When the final presidential debate got under way in Tempe, Arizona, the firm sponsored a roundtable in Phoenix on terrorism preparation.

In a release for the event, BioPort noted “growing border security concerns with Mexico” and that Timothy McVeigh “concocted their deadly truck bomb in nearby Bullhead City, Arizona.”

“Many of the country’s terrorist-like patriot militia groups operate throughout the Southwest desert area,” the release added. “And even the relatively peaceful Scottsdale area was the scene of a July bombing at a local eatery.”

Arizona’s roundtable was only the most recent of the company’s panels. In fact, the company sponsored local roundtables at all three presidential debates, the vice presidential debate and at both parties’ national conventions.

While RAW STORY does not have independent knowledge of what transpired at these events, there is no indication from their press releases that they made any public mention of adverse effects.

Barak, who authored the FDA industry manual, said BioPort was obligated the report adverse effects if they were marketing the vaccine.

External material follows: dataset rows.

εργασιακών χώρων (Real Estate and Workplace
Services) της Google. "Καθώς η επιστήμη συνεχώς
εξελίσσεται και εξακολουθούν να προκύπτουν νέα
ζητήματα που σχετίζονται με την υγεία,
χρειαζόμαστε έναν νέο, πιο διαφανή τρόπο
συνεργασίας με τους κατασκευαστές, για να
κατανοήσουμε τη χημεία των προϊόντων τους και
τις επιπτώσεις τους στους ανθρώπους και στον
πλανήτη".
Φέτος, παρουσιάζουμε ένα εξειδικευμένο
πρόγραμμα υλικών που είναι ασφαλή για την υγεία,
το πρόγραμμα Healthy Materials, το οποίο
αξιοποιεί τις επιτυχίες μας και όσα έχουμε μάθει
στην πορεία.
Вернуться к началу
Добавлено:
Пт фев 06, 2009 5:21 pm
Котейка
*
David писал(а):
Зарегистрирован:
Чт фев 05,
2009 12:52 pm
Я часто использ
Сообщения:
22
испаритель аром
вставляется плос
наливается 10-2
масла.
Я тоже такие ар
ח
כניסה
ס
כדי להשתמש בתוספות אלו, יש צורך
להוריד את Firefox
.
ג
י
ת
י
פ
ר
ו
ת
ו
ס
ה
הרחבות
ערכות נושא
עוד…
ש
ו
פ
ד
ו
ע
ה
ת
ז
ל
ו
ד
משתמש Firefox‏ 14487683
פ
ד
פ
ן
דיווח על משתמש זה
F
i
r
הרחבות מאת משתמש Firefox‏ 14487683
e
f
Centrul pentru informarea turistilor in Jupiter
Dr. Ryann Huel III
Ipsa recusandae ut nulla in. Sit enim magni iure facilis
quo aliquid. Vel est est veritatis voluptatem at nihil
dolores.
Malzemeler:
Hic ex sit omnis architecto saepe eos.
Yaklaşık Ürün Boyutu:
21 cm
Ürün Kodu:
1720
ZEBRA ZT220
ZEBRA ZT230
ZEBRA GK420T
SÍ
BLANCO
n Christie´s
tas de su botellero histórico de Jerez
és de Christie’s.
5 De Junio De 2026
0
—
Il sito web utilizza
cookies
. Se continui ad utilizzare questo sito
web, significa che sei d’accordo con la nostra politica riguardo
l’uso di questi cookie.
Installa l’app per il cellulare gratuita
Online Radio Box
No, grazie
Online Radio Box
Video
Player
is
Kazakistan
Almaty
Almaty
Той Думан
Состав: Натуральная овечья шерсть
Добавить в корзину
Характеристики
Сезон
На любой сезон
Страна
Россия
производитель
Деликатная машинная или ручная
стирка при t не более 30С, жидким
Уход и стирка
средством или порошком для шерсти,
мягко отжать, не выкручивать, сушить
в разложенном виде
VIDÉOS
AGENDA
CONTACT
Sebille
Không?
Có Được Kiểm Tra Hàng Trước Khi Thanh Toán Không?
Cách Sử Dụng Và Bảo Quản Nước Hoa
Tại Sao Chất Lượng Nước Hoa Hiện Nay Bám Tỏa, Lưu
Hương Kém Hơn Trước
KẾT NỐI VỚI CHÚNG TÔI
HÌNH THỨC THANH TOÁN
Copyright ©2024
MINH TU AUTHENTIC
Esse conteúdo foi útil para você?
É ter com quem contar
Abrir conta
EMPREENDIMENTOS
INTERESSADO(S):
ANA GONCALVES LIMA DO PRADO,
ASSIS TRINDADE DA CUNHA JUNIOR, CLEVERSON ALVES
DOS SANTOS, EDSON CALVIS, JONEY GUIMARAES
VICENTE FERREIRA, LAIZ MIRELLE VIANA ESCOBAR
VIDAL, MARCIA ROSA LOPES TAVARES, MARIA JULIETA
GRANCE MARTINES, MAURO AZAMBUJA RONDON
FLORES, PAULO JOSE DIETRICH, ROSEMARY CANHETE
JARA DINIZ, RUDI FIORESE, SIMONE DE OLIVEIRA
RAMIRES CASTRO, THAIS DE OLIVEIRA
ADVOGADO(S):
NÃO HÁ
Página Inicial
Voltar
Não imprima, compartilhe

“If you have benefit claims then you must present the risk,” she said.

The Miami roundtable, BioPort stated in their release, ended on a “high note” when a county commissioner offered to propose legislation which would set aside a $5 million fund, under which “BioPort would hold and earn interest on the money given by the state” with the condition that vaccines would be “delivered immediately in the case of an outbreak or threat of [an] anthrax scare.”

In their announcement of a roundtable for the Republican convention, BioPort claimed that a biological terrorist attack on the U.S. before the election was high, citing unnamed ‘security analysts.’

In 2002, the company paid six bioterrorism “experts” $55,000 to produce a report which said the United States could experience other occurrences such as the 2001 anthrax mailings. The company’s president noted that Iraq, Iran, Libya and North Korea have weaponized anthrax or are working to obtain it.

This approach has paid dividends.

In June, BioPort successfully lobbied the U.S. Conference of Mayors – in a possible infraction of FDA regulations the requires a company to disclose all side effects in their lobbying efforts – to endorse a resolution supporting the inclusion of BioPort’s vaccine to the civilian defense stockpile.

Yet after years of pressure and an anthrax attack on Congress, the Department Health and Human Services has declined to add the vaccine to the stockpile. While they have not explicitly stated the reason is linked to the safety of the vaccine, many see the decision to be a tacit rebuke to BioPort.